• Problem to solve
The output should be every line below that includes the word "shoulder".

═════ Input material ═════

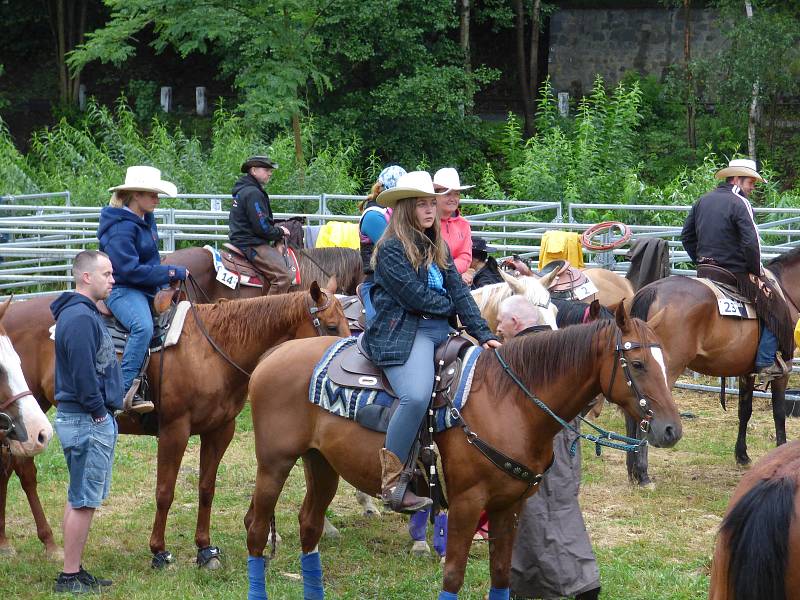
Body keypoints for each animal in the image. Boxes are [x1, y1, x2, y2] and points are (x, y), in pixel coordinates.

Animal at [0, 284, 350, 564]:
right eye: (331, 325)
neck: (212, 350)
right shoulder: (174, 431)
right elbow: (165, 492)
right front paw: (159, 551)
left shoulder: (220, 430)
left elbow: (207, 489)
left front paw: (205, 550)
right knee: (17, 470)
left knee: (17, 469)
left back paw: (27, 542)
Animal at [242, 308, 680, 596]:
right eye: (637, 363)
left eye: (665, 361)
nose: (671, 429)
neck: (509, 403)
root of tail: (274, 355)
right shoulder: (468, 504)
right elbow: (452, 575)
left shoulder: (510, 505)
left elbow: (501, 574)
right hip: (274, 464)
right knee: (257, 529)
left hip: (321, 464)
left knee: (309, 526)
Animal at [624, 250, 800, 488]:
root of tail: (652, 291)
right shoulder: (783, 371)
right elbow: (779, 413)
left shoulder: (746, 372)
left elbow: (745, 411)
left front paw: (742, 456)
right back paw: (643, 474)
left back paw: (632, 471)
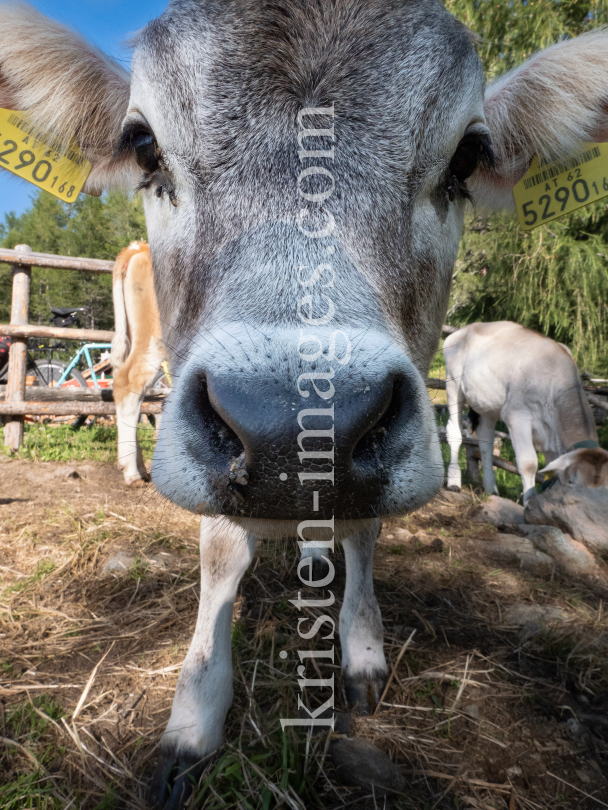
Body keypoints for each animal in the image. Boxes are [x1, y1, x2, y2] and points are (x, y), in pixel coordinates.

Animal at [442, 320, 608, 498]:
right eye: (572, 483)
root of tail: (469, 327)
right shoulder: (515, 415)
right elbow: (528, 463)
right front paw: (529, 499)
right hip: (453, 384)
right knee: (455, 431)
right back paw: (454, 482)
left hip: (486, 405)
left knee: (485, 442)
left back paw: (491, 489)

═════

• Output for this exercise
right shoulder: (174, 431)
left shoulder: (220, 430)
right shoulder: (468, 504)
left shoulder: (510, 505)
right shoulder: (783, 371)
left shoulder: (746, 372)
right shoulder: (515, 415)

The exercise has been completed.